Given data:
************

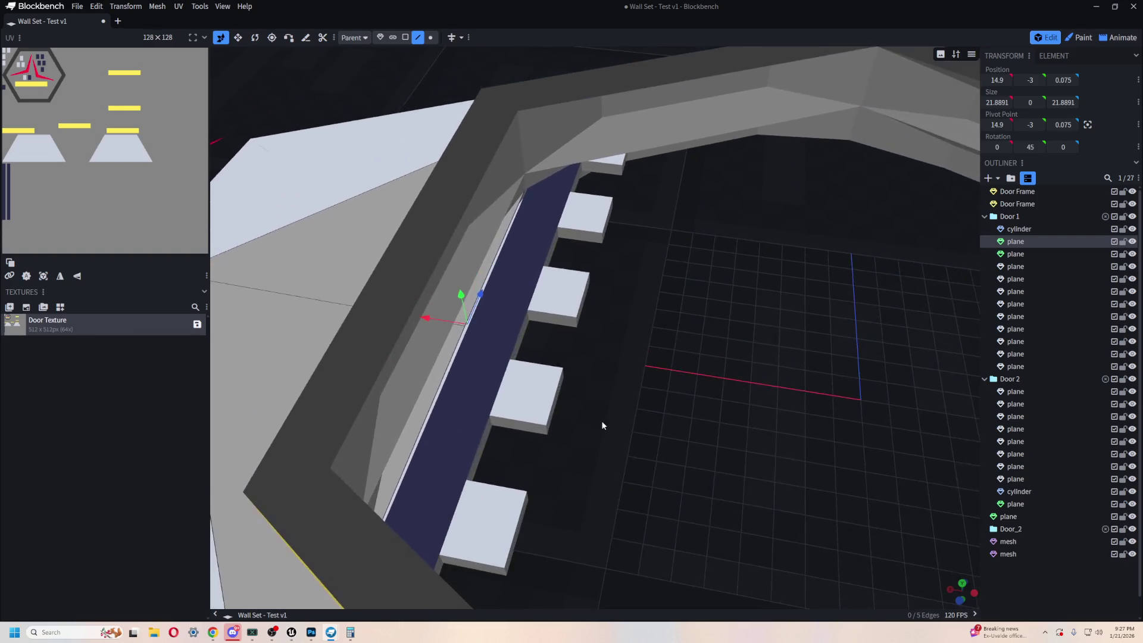
{"action": "scroll", "coordinate": [601, 421], "scroll_direction": "up", "scroll_amount": 2}
{"action": "scroll", "coordinate": [407, 328], "scroll_direction": "up", "scroll_amount": 5}
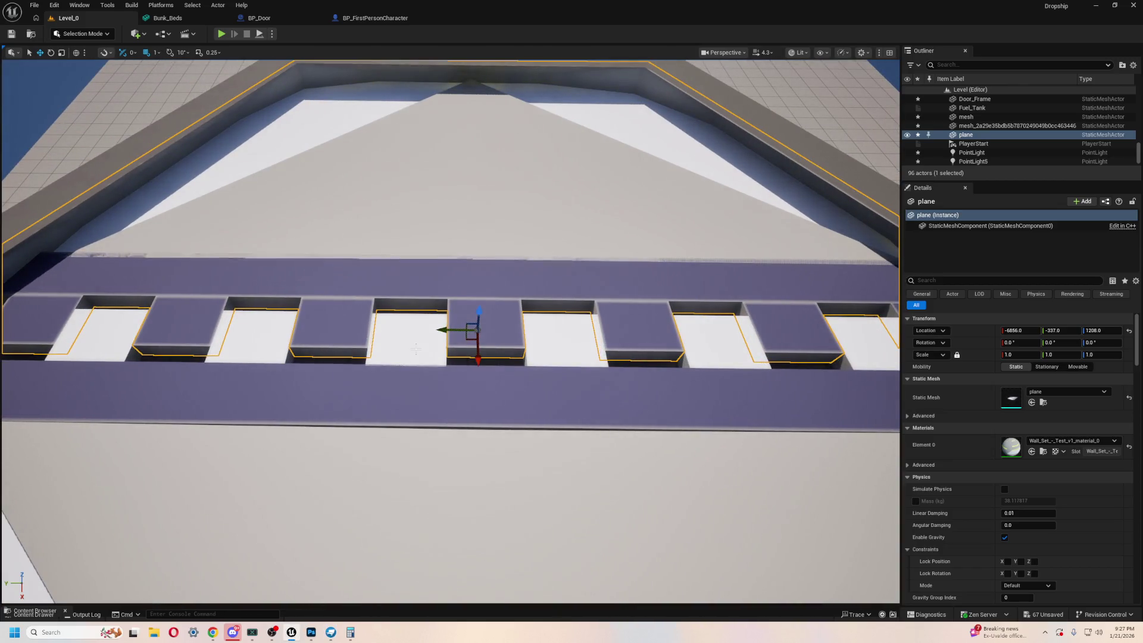
{"action": "scroll", "coordinate": [416, 349], "scroll_direction": "down", "scroll_amount": 6}
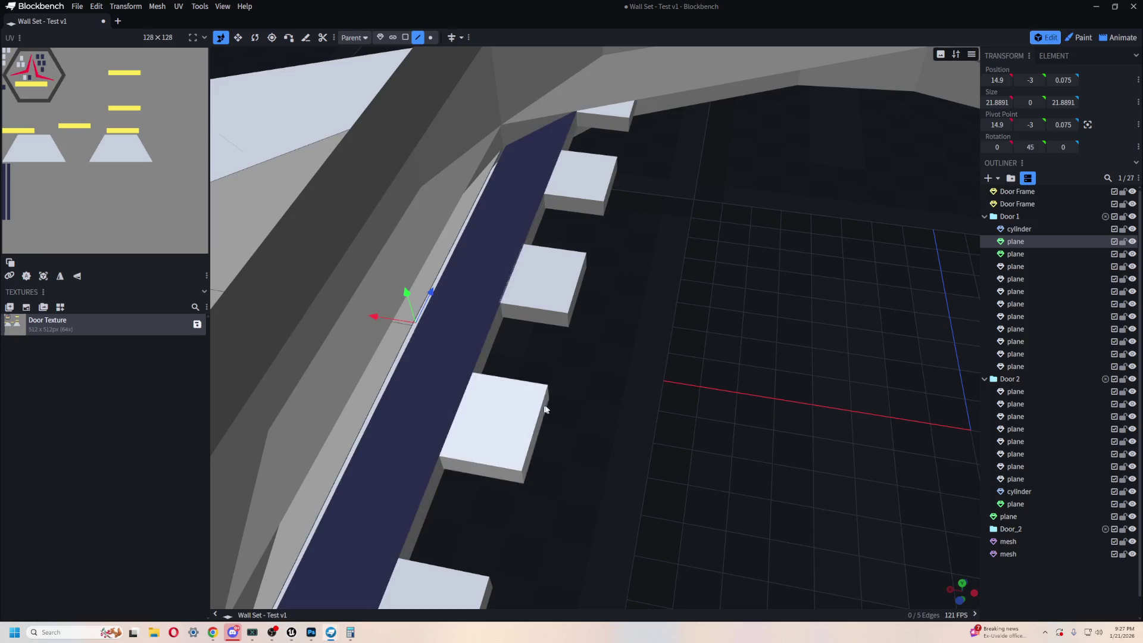
{"action": "scroll", "coordinate": [541, 410], "scroll_direction": "down", "scroll_amount": 5}
{"action": "scroll", "coordinate": [531, 391], "scroll_direction": "up", "scroll_amount": 5}
{"action": "left_click", "coordinate": [531, 392]}
{"action": "scroll", "coordinate": [598, 445], "scroll_direction": "up", "scroll_amount": 1}
{"action": "mouse_move", "coordinate": [597, 445]}
{"action": "right_mouse_down"}
{"action": "mouse_move", "coordinate": [668, 387]}
{"action": "mouse_move", "coordinate": [694, 383]}
{"action": "right_mouse_up"}
- Select the next white tab up the strip, shift it to X 11.85, and review the hexagon
{"action": "left_click", "coordinate": [608, 230]}
{"action": "scroll", "coordinate": [728, 309], "scroll_direction": "down", "scroll_amount": 3}
{"action": "scroll", "coordinate": [767, 337], "scroll_direction": "up", "scroll_amount": 5}
{"action": "right_click_drag", "start_coordinate": [766, 267], "coordinate": [537, 337]}
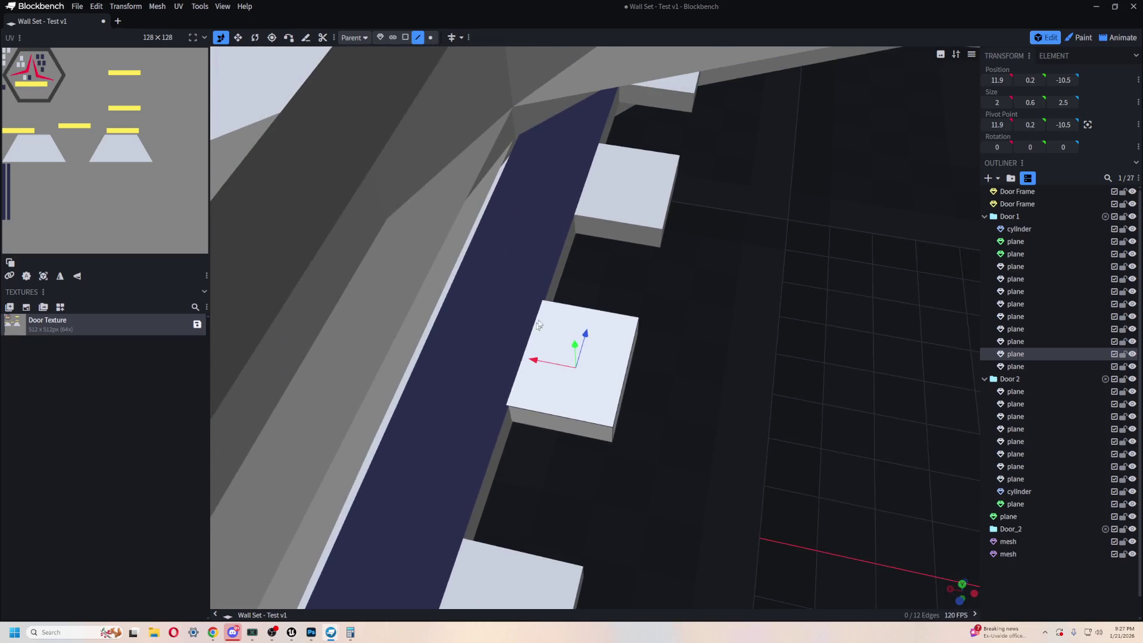
{"action": "scroll", "coordinate": [595, 387], "scroll_direction": "up", "scroll_amount": 3}
{"action": "right_click_drag", "start_coordinate": [669, 439], "coordinate": [734, 383]}
{"action": "left_click_drag", "start_coordinate": [734, 383], "coordinate": [557, 298]}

************

Exercise details: From the first record to the last, print everything again exactly, without pictures.

Solution for this exercise:
{"action": "scroll", "coordinate": [601, 421], "scroll_direction": "up", "scroll_amount": 2}
{"action": "scroll", "coordinate": [407, 328], "scroll_direction": "up", "scroll_amount": 5}
{"action": "scroll", "coordinate": [416, 349], "scroll_direction": "down", "scroll_amount": 6}
{"action": "scroll", "coordinate": [541, 410], "scroll_direction": "down", "scroll_amount": 5}
{"action": "scroll", "coordinate": [531, 391], "scroll_direction": "up", "scroll_amount": 5}
{"action": "left_click", "coordinate": [531, 392]}
{"action": "scroll", "coordinate": [598, 445], "scroll_direction": "up", "scroll_amount": 1}
{"action": "mouse_move", "coordinate": [597, 445]}
{"action": "right_mouse_down"}
{"action": "mouse_move", "coordinate": [668, 387]}
{"action": "mouse_move", "coordinate": [694, 383]}
{"action": "right_mouse_up"}
- Select the next white tab up the strip, shift it to X 11.85, and review the hexagon
{"action": "left_click", "coordinate": [608, 230]}
{"action": "scroll", "coordinate": [728, 309], "scroll_direction": "down", "scroll_amount": 3}
{"action": "scroll", "coordinate": [767, 337], "scroll_direction": "up", "scroll_amount": 5}
{"action": "right_click_drag", "start_coordinate": [766, 267], "coordinate": [537, 337]}
{"action": "scroll", "coordinate": [595, 387], "scroll_direction": "up", "scroll_amount": 3}
{"action": "right_click_drag", "start_coordinate": [669, 439], "coordinate": [734, 383]}
{"action": "left_click_drag", "start_coordinate": [734, 383], "coordinate": [557, 298]}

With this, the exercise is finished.